Since I'd lost 2 babies so far along, the doctors decided to do all genetic testing and clotting tests they could think of. Everything came back fine. I was so heartbroken that words can't even describe. After burying 2 of my babies and not having any answers, it just sucked. I lived life the best I could and months later, found out I was pregnant again. This time , with a little girl. I thought for sure everything was going to be fine, as I already had a little girl with my husband and she was perfect. We started the visits with my specialist right off the bat. He has a portable ultrasound machine that he let me take home for my own reassurance. I made it past 15 and 16 weeks. Everything was going great. Or so I thought. One Saturday, I decided to get out the ultrasound machine so my youngest could see how much the baby had grown. She really needed a nap, so I told her if she took one, we'd take a look at the baby. So after I got her to sleep, I decided to set the machine up so it'd be ready when she woke up. I, being excited to see my baby again, decided to go ahead and take a sneak peek at her. That's when I found that her beautiful little heart was not beating. I shook my stomach, rolled over and moved all different ways to get a better view. But her little heart just sat still. Her lifeless little body just laid there. I went hysterical. I called my husband home from work and told him the horrible news. We knew what was to come so we kept it to ourselves and waited until Monday to go in to the doctor. They immediately induced me and I gave birth to my sweet Mallory Elizabeth Payne around midnight. I honestly didn't cared if I lived or died. Dying would've made me feel better. At least I would have been with my angel babies.

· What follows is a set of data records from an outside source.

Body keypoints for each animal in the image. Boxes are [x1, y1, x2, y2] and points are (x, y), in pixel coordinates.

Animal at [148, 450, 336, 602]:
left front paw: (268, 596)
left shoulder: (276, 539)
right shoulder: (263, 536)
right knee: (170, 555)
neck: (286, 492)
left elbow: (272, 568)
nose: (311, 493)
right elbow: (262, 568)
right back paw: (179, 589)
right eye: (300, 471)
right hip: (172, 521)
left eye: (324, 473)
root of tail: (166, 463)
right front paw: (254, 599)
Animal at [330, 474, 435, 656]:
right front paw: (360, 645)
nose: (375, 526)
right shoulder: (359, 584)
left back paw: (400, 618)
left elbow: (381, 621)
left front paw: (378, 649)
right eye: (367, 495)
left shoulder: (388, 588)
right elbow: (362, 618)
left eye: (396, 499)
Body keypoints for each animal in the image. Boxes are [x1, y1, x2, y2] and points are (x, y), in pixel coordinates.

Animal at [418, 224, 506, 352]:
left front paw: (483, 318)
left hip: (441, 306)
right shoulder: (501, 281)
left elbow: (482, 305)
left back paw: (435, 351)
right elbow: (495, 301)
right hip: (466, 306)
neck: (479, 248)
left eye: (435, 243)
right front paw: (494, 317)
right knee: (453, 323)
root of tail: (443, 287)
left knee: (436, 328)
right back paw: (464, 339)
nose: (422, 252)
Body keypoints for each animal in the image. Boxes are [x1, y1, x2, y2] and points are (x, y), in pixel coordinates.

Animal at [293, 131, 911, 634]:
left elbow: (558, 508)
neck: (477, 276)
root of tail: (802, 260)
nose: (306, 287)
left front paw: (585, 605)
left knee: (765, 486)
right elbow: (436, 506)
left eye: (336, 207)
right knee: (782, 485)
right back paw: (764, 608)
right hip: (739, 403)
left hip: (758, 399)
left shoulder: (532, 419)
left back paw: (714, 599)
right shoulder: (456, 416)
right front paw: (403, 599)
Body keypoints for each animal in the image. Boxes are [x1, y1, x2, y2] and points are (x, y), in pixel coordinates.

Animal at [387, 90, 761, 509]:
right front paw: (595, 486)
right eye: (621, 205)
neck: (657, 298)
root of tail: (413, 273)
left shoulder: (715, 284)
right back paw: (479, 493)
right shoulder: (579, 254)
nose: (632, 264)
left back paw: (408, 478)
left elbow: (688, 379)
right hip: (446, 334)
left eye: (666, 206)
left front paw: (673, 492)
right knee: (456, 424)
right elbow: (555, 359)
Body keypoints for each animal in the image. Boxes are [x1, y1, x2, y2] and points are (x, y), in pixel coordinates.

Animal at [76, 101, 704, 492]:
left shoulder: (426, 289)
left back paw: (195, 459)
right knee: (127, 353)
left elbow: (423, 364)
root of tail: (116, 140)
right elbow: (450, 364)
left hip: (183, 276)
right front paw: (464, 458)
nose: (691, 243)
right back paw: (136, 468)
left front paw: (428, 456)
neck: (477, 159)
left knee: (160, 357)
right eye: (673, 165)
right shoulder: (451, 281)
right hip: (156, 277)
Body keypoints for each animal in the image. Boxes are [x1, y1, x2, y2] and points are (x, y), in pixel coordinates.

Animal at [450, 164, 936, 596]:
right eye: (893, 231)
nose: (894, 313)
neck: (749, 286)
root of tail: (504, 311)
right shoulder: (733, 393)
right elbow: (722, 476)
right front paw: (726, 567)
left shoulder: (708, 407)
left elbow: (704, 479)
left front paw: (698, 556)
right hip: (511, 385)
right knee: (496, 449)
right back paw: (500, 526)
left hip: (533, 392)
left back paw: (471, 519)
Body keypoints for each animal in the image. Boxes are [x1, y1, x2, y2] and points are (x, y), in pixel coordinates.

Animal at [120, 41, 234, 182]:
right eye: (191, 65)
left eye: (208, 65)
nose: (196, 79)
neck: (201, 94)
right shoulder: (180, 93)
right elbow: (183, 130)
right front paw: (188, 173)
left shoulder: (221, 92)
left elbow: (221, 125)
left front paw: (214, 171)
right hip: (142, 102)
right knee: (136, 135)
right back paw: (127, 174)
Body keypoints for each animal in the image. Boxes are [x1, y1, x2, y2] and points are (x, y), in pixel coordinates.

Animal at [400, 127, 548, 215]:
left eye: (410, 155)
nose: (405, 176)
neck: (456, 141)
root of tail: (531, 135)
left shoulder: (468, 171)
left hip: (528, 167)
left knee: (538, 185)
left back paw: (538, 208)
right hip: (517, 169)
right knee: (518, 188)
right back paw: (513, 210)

I was in a state of depression for a little while but with the help of family, friends and some medication, I finally bounced back. I got on birth control and decided I couldn't take another loss and I wanted a hysterectomy. My doctor told me to wait a few months and we'd discuss it again. Lo and behold, the birth control failed and I now sit here, pregnant once again. My OB and Specialist both agreed that we needed to be more aggressive with this pregnancy. They put me on Lovenox, baby aspirin, vitamin D, Progesterone and my regular prenatal vitamins. My blood sugars begin to get elevated very early so I'm now also on insulin to control it. So far, with a lot of prayers, medications and ultrasounds, I've made it to 28 weeks and will be delivering my sweet babygirl the first week of December, at 37 weeks.